Manitoba

Winnipeg's Red Road Lodge: A homegrown solution to homelessness

Today, delegates to a national homelessness conference in Winnipeg will tour Red Road Lodge. Once a notorious Main Street hotel, it's now transitional housing that serves the city's most vulnerable people.

Homelessness and housing experts to tour Red Road Lodge on Wednesday

The Red Road Lodge at 631 Main St. in Winnipeg. (CBC)

Delegates to a national conference on homelessness in Winnipeg will tour the Red Road Lodge, a once-notorious Main Street hotel that's been converted into transitional housing.

Director Beverly Burkard hopes people attending the conference, who will tour the facility on Wednesday, can see that there are creative solutions to homelessness. 

Unlike other transitional housing facilities in the city, Burkard says the Red Road Lodge didn't cost millions of dollars to build or years to develop.

"We started by just closing the bar and removing the VLTs, then we opened the doors," she said.

The 44-bed facility offers rooms to people recovering from addictions and mental health issues, as well as providing programming for people on the street.

Once people get back on their feet, the goal is to find them permanent housing elsewhere.

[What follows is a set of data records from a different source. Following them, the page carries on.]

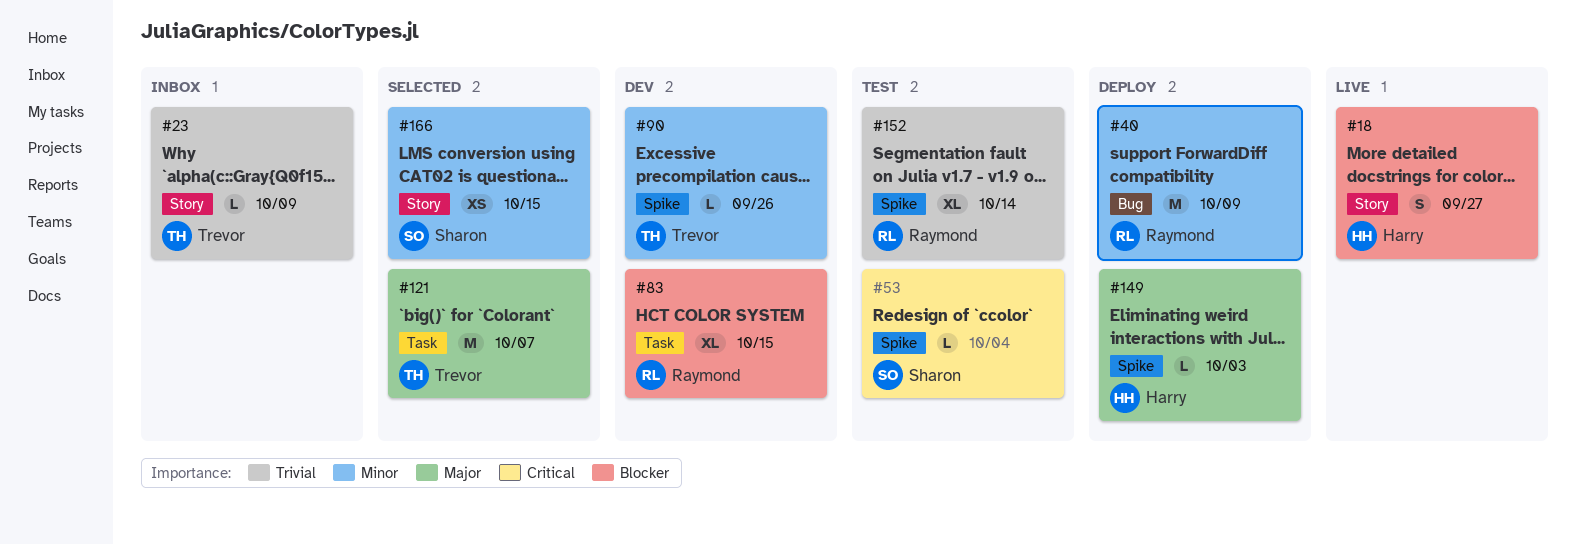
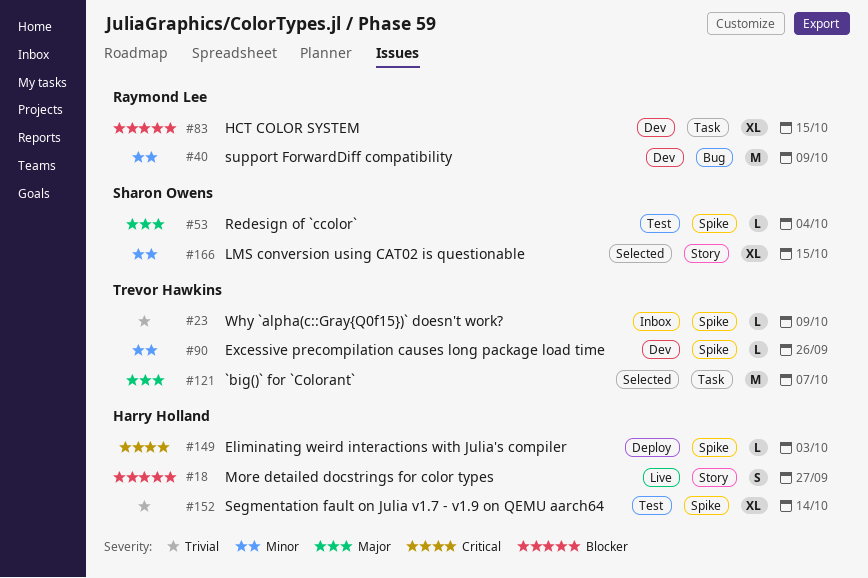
#23, label: Story -> Spike
#40, status: Deploy -> Dev
#53, priority: Critical -> Major
#149, priority: Major -> Critical
#152, owner: Raymond Lee -> Harry Holland
#166, estimate: XS -> XL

It hasn't been without challenges, however.

"We've struggled with funding," Burkard said.

In 2012, the loss of a federal grant caused the Red Road Lodge to temporarily close part of the facility. In 2013, the province proposed moving the clients into a Manitoba Housing complex.

Funding struggles aside, Burkard says the Red Road model could easily transform other Main Street hotels into housing for the city's most vulnerable.

The 47th National Congress on Housing and Homelessness runs until May 1 at the Radisson Hotel in the city's downtown.

Conference delegates will also visit the Main Street Project, an emergency shelter and detoxification centre, as part of Wednesday's tour.